## Exercise aim:
Convert the listing below into a JSON list of strings with one string for each line, leaving out blank lines.

Dataset entries:
╔══
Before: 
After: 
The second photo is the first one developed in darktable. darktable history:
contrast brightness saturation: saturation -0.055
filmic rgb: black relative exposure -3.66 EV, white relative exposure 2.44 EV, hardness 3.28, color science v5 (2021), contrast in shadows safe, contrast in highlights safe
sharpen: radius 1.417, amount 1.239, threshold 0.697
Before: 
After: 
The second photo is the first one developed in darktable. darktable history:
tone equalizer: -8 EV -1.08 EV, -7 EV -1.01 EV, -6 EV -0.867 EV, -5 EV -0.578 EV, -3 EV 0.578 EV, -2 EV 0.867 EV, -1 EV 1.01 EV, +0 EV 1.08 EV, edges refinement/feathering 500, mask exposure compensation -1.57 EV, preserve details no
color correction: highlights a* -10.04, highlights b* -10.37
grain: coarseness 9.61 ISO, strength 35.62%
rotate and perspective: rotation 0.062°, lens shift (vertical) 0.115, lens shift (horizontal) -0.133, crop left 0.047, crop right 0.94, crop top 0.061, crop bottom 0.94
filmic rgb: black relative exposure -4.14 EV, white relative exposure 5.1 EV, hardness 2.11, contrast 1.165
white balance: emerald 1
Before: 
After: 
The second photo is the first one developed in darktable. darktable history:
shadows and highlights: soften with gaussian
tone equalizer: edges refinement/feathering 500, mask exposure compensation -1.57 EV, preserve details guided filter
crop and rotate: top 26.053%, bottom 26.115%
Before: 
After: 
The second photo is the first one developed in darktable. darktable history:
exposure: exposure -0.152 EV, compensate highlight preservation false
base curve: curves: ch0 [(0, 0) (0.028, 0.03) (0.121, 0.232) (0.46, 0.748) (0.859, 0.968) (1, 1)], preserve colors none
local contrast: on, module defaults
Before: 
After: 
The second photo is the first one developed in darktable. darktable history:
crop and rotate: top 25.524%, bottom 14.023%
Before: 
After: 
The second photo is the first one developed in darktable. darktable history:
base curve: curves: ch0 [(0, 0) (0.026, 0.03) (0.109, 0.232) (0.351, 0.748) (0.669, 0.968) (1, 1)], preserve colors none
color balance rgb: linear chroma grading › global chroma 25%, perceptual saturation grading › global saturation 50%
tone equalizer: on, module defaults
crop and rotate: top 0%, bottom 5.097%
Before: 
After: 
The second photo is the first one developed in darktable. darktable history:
╚══
## Full solution:
[
  "Before: ",
  "After: ",
  "The second photo is the first one developed in darktable. darktable history:",
  "contrast brightness saturation: saturation -0.055",
  "filmic rgb: black relative exposure -3.66 EV, white relative exposure 2.44 EV, hardness 3.28, color science v5 (2021), contrast in shadows safe, contrast in highlights safe",
  "sharpen: radius 1.417, amount 1.239, threshold 0.697",
  "Before: ",
  "After: ",
  "The second photo is the first one developed in darktable. darktable history:",
  "tone equalizer: -8 EV -1.08 EV, -7 EV -1.01 EV, -6 EV -0.867 EV, -5 EV -0.578 EV, -3 EV 0.578 EV, -2 EV 0.867 EV, -1 EV 1.01 EV, +0 EV 1.08 EV, edges refinement/feathering 500, mask exposure compensation -1.57 EV, preserve details no",
  "color correction: highlights a* -10.04, highlights b* -10.37",
  "grain: coarseness 9.61 ISO, strength 35.62%",
  "rotate and perspective: rotation 0.062°, lens shift (vertical) 0.115, lens shift (horizontal) -0.133, crop left 0.047, crop right 0.94, crop top 0.061, crop bottom 0.94",
  "filmic rgb: black relative exposure -4.14 EV, white relative exposure 5.1 EV, hardness 2.11, contrast 1.165",
  "white balance: emerald 1",
  "Before: ",
  "After: ",
  "The second photo is the first one developed in darktable. darktable history:",
  "shadows and highlights: soften with gaussian",
  "tone equalizer: edges refinement/feathering 500, mask exposure compensation -1.57 EV, preserve details guided filter",
  "crop and rotate: top 26.053%, bottom 26.115%",
  "Before: ",
  "After: ",
  "The second photo is the first one developed in darktable. darktable history:",
  "exposure: exposure -0.152 EV, compensate highlight preservation false",
  "base curve: curves: ch0 [(0, 0) (0.028, 0.03) (0.121, 0.232) (0.46, 0.748) (0.859, 0.968) (1, 1)], preserve colors none",
  "local contrast: on, module defaults",
  "Before: ",
  "After: ",
  "The second photo is the first one developed in darktable. darktable history:",
  "crop and rotate: top 25.524%, bottom 14.023%",
  "Before: ",
  "After: ",
  "The second photo is the first one developed in darktable. darktable history:",
  "base curve: curves: ch0 [(0, 0) (0.026, 0.03) (0.109, 0.232) (0.351, 0.748) (0.669, 0.968) (1, 1)], preserve colors none",
  "color balance rgb: linear chroma grading › global chroma 25%, perceptual saturation grading › global saturation 50%",
  "tone equalizer: on, module defaults",
  "crop and rotate: top 0%, bottom 5.097%",
  "Before: ",
  "After: ",
  "The second photo is the first one developed in darktable. darktable history:"
]